The Food & Business Applied Research Fund provides grants to applied research contributing to innovation for food security issues. Proposals may be submitted by private practitioners organisations active in the 15 partner countries of Dutch Development cooperation. The research projects are to be carried out with a research or higher education organisation (which includes TNO and DLO).
PurposeThe Food & Business Applied Research Fund aims to finance research supported innovations that will improve the food security in the 15 partner countries of Dutch development cooperation. Food security is defined as a focus area of Dutch development policy, in which the knowledge of the Dutch private and research sectors can assist the partner countries in improving their food security. The Dutch Ministry of Foreign Affairs funds ARF to support applied research projects that are driven by the knowledge demand of practitioner organisations (companies, NGOs etc) from the partner countries. The projects should evolve by a concerted effort of practitioners and research and/or higher education organisations (co-creation). Projects should contribute to improving sustainable and inclusive access to sufficient and healthy food for the most vulnerable people in the Dutch LMIC-partner countries. Projects must show applicability of the newly developed or adjusted knowledge, insights, technologies, tools, products, services or policies. Since a strong local/regional private sector is important in reaching local/regional food security, research projects that aim at improving local/regional entrepreneurship are included.

Who can apply

A consortium applying for the ARF should consist of at least two partners:

  1. A private or public practitioner organisation from one of the 15 partner countries of Dutch development cooperation acting as the main applicant.
  2. A research organisation from a partner country or from the Netherlands, acting as a co-applicant.

In the execution of the project at least one researcher from a partner country must be involved. The involvement of additional partners, acting as co-applicant is encouraged.

What to apply for

A grant amounts to a minimum of 50,000 euro (for six months) to a maximum of 300,000 euro (for 36 months).

  • Grants should contribute directly to the project. Reimbursable cost include:
    Personnel costs: up to a maximum of gross (before tax) monthly salaries of 2000 euros for support staff, 3000 euro for junior and 3800 for senior research staff. Overhead costs to a maximum of 10% of the grant;
  • Innovation costs: consumables and durables. Travel and accomodation costs for the project team members and consortium partners (maximum 20% of the grant);
  • Knowledge sharing costs: activities for sharing the projects’ experiences and outputs with a broader group of stakeholders beyond the consortium and project team (maximum of 15% of the grant).

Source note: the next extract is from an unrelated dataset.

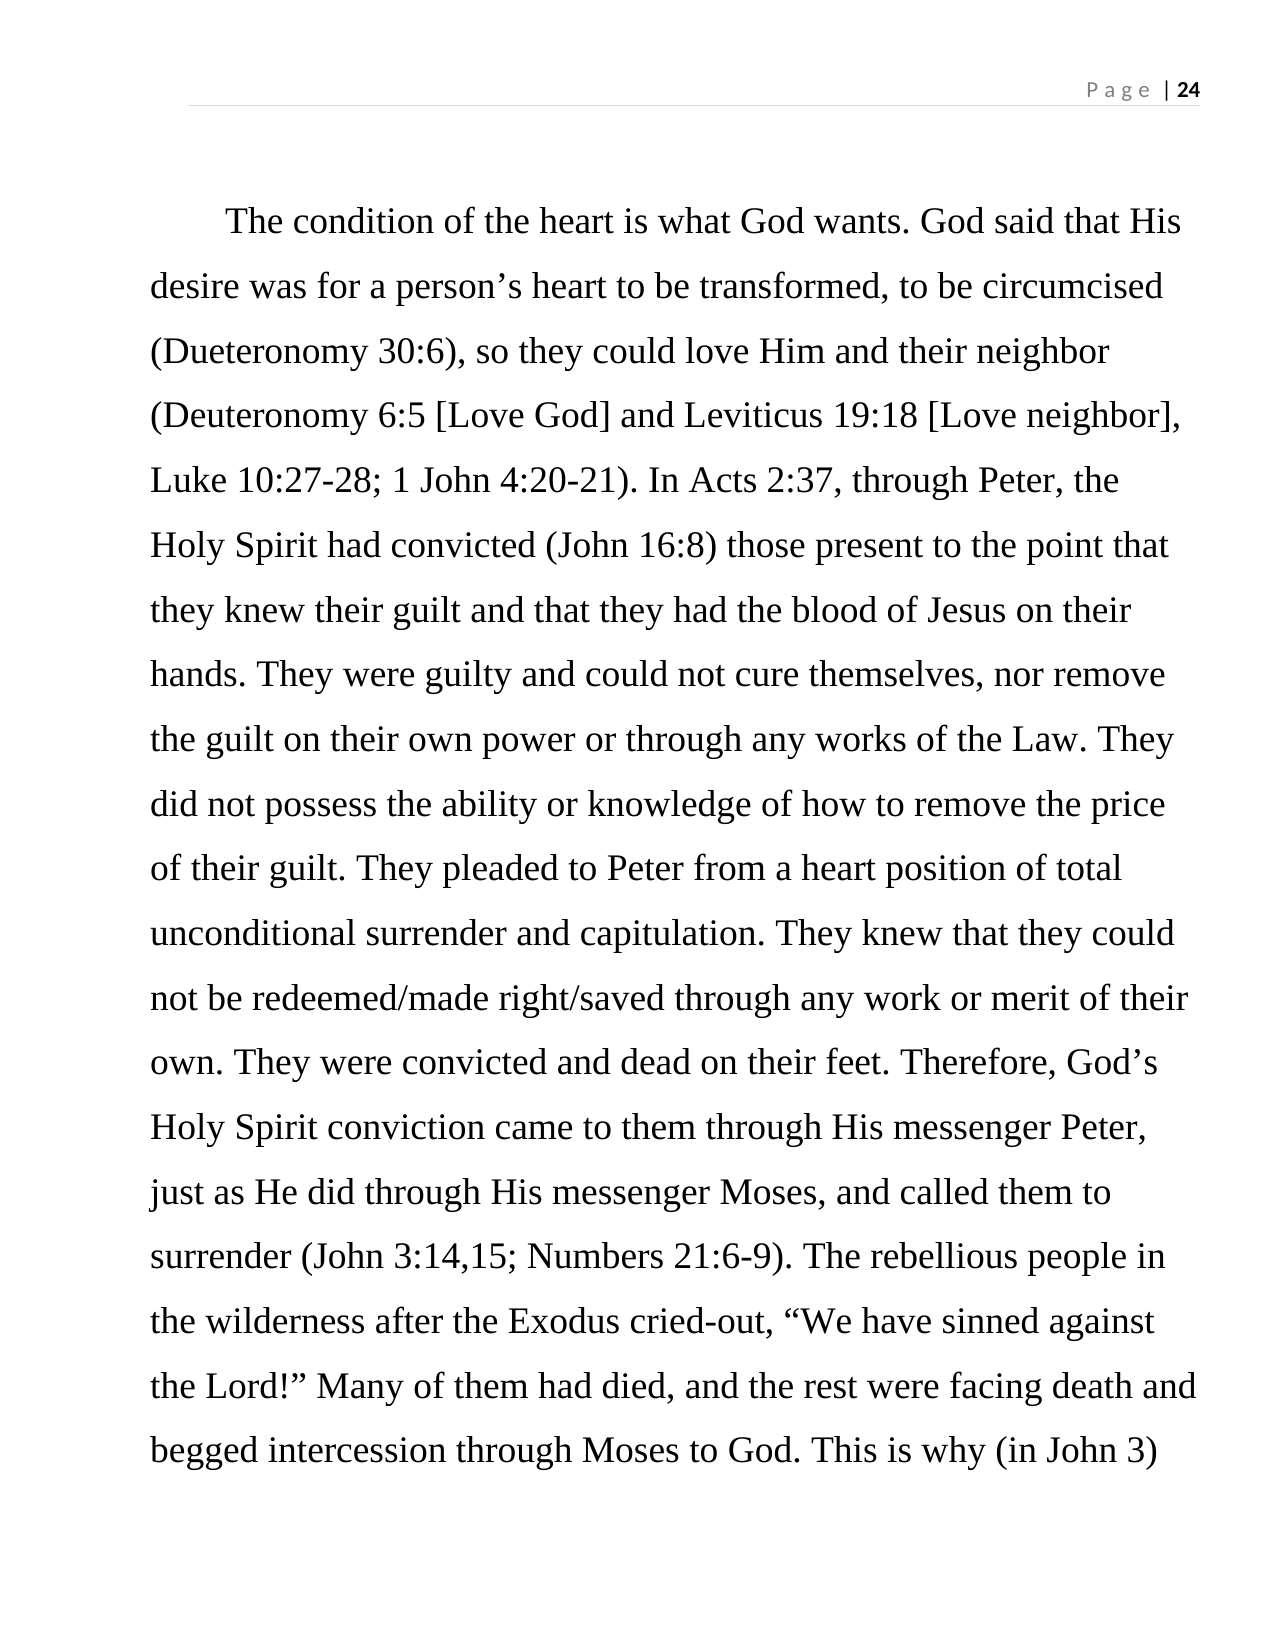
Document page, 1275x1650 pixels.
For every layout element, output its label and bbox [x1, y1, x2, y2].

Co-funding: private partners of the consortium should contribute to the project budget by providing co-funding (cash and/or in-kind) that amounts to a minimum of 20% of the grant.

Assessment

Criteria

Admissible applications will be assessed for quality, using three selection criteria, each of which carries equal weight and should meet a minimum quality standard.

Selection criteria:

I Contributing to development

  • Extent to which the problem or opportunity analysis and research questions are rooted in local practitioners demands
  • Potential to contribute to one or more of the foci of the ARF
  • Potential to sustainably serve the food security needs of the ultimate target group of ARF
  • Potential to sustainably contribute to local capacity development

II Contributing to innovation

  • Complementarities and level of integration of scientific knowledge and practitioners’ knowledge (co-creation) resulting in novel outcomes
  • Adequacy, feasibility and soundness of the research methodology/approach (involving systematic inquiry and/or comparison)
  • Potential for application of the expected research output

III Overall project consistency

  • Coherence and synergy in project objectives and activities
  • Appropriateness and efficient use of requested budget
  • Quality of impact pathway and indicators

Procedure

Applications are evaluated by at least two members of an international pool of independent experts (PIE). The PIE consists of researchers and practitioners from the public and private sector, and from development policy and practice. The composition of the PIE will be published on the website Food & Business Research. Based on the the evaluation of the PIE, the Programme Committee of the Food & Business Research Programme takes the final funding decision. The entire procedure takes about two months.